WEATHERSFIELD -- Township trustees are looking into getting neighboring Trumbull County communities to cooperatively conduct aerial spraying for mosquitoes.
The mosquitos could be carrying West Nile virus. Trustee George Bucella said at Tuesday's trustees' meeting that the board has been in contact with the Warren Health Department and a company that did some spraying in Niles. Prices are being sought for a cooperative effort.
Bucella said land areas that are usually wet would be targeted. Trustees will report at the August meeting on what they've been able to accomplish.
Bucella said so far the virus has been found as far west as Erie, Pa., but there have been no reports of the virus in Ohio. He said the virus can kill people taking chemotherapy, or with weak immune systems.
Problems: The concern about the virus has already affected the township and other communities planning an annual used tire pickup next month.
Township Administrator Dave Pugh said the planned tire pickup, the dates for which will be announced later, has run into problems because the Trumbull County Board of Health has already ordered that tires not be stored outside, or should be covered with a tarp.

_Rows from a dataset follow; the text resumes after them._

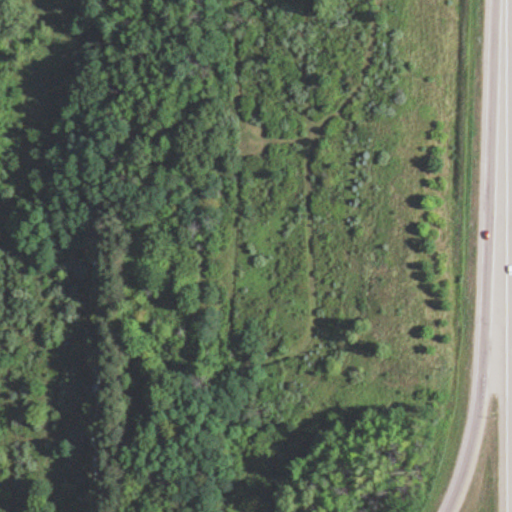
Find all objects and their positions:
road: (485, 258)
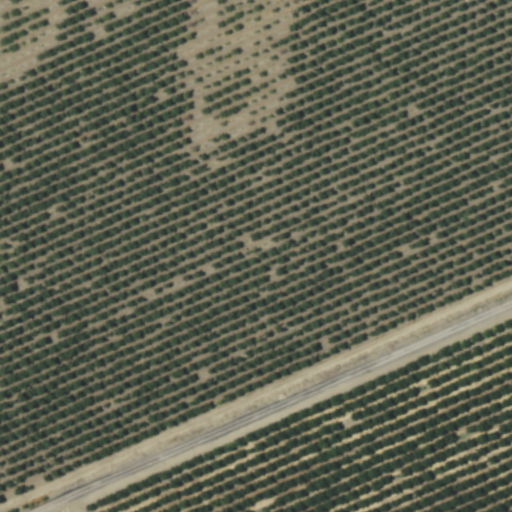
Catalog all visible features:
road: (256, 398)
road: (274, 407)
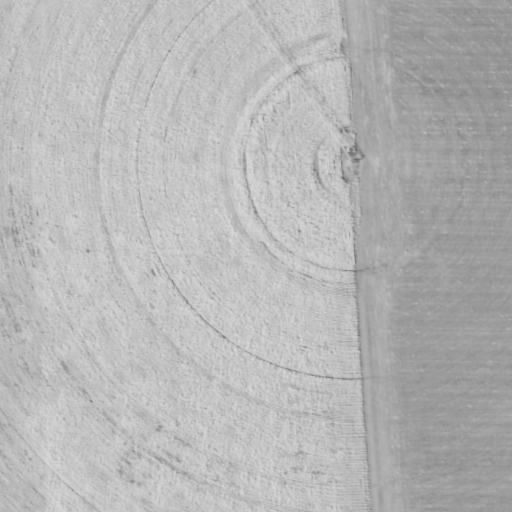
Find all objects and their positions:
crop: (255, 256)
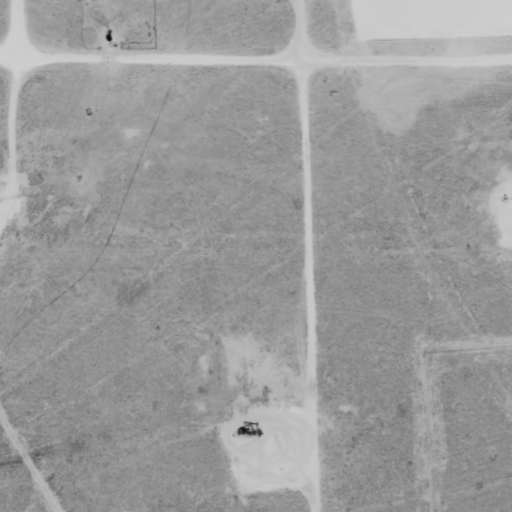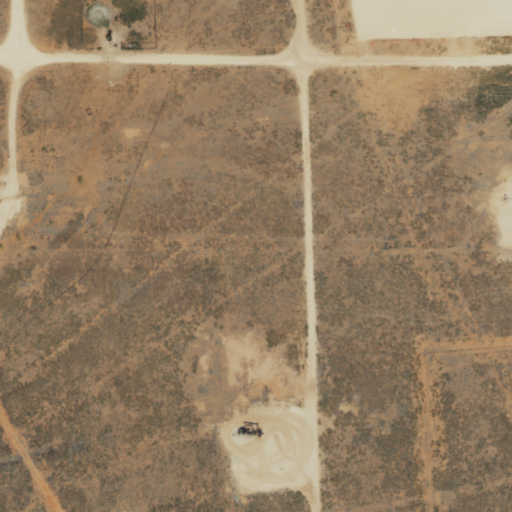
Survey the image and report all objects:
road: (12, 77)
road: (12, 250)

Pugh said he plans to store the tires in the township's salt bay, which will temporarily leave some equipment outside, because he does not want to risk the tarp coming off the tires.
Bucella noted the county board of health is working to arrange for pickup of the tires in a month. Pugh said the tires sat at the township for six to eight weeks in previous years.
Other action: In other business, trustees:
UApproved participating in the Trumbull County Demand Response Service for one year, at a cost of $1 per person for an estimated 8,400 people. The service would provide public transportation for township residents.
UApproved purchase of a thermal imaging system for the fire department for $20,055 to come out of department funds. The camera helps firefighters find people inside buildings.
Fire Chief Randy Pugh also told trustees the department will buy a second heart defibrilator for $5,673. The township fire department will pay $3,103 toward the cost and a state grant of $2,570 will cover the remainder.